» Text passage

======

The government’s failure to respond to the HLS professors’ claims could prove significant as the case progresses, according to Rosenkranz.
Bloomberg Professor of Law Martha L. Minow, who spearheaded the effort to file the HLS brief last month, agreed that the Justice Department’s choice not to respond to the faculty’s argument indicated a substantial weakness in the government’s case.
“If the government had a strong response to our position, they probably would have included it,” Minow wrote in an e-mail to The Crimson last night.
“In addition, the government brief does little with the legislative history, which might be because our brief—coupled with FAIR’s—exposes how the current [government] position bears little relationship to the legislative purpose of the Solomon Amendment,” Minow said.
The Department of Justice and the Pentagon declined to comment regarding the lawsuit.
With federal lawyers remaining tight-lipped, Tuesday’s brief offers a rare glimpse of how the government’s legal strategy is developing.
So far in the case, both sides have invested significant resources on the issue of standing, with government lawyers claiming that the plaintiffs are not in a legal position to file suit.

======

» Data extract
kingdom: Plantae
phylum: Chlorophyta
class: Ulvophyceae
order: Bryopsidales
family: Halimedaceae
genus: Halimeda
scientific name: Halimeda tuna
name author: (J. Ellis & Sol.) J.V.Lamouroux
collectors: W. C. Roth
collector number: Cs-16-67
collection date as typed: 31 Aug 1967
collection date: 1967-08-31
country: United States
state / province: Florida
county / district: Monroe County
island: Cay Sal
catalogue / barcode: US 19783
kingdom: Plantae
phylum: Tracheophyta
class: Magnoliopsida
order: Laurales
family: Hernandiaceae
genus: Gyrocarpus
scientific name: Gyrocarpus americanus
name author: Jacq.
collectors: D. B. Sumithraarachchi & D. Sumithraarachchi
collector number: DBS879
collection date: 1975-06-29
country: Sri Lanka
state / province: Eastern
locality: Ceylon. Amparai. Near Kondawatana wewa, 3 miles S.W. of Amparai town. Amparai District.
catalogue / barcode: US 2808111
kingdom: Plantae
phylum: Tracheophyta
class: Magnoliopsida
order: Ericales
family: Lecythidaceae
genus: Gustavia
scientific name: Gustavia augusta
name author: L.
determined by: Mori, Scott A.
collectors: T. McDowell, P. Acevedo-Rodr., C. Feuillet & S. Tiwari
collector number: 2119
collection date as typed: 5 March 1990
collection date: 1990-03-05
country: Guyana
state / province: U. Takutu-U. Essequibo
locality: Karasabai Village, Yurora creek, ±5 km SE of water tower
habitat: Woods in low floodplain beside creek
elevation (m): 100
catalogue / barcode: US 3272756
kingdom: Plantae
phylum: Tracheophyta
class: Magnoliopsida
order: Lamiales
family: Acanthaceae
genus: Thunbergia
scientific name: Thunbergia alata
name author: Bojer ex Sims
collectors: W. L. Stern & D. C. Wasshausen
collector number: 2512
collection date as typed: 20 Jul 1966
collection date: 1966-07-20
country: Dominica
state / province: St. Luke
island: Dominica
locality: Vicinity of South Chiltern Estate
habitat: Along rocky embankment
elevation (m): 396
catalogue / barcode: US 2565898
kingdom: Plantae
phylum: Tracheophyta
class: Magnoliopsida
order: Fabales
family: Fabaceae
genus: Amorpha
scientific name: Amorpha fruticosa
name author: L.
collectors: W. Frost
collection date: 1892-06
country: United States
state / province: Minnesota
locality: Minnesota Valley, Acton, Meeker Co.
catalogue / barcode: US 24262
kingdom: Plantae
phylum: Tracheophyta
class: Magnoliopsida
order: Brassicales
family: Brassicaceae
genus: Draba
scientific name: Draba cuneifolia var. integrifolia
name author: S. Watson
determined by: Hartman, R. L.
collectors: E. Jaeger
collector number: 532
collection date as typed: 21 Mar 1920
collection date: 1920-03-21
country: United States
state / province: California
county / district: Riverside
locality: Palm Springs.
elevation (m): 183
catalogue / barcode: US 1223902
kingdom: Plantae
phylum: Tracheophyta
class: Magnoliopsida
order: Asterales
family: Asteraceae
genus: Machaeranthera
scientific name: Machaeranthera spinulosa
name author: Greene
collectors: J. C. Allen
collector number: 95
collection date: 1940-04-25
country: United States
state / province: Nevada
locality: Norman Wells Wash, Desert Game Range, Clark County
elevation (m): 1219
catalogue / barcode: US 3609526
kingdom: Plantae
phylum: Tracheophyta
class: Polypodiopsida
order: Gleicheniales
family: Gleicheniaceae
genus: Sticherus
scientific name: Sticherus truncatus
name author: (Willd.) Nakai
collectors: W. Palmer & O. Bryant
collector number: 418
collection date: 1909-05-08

======

» Do this
List every organization that the passage about the government's brief mentions by name, counting each organization once even if it appears under two names. Base your responses only on the passage, not on the listing.

» Complete response
HLS, the Justice Department (Department of Justice), The Crimson, FAIR, the Pentagon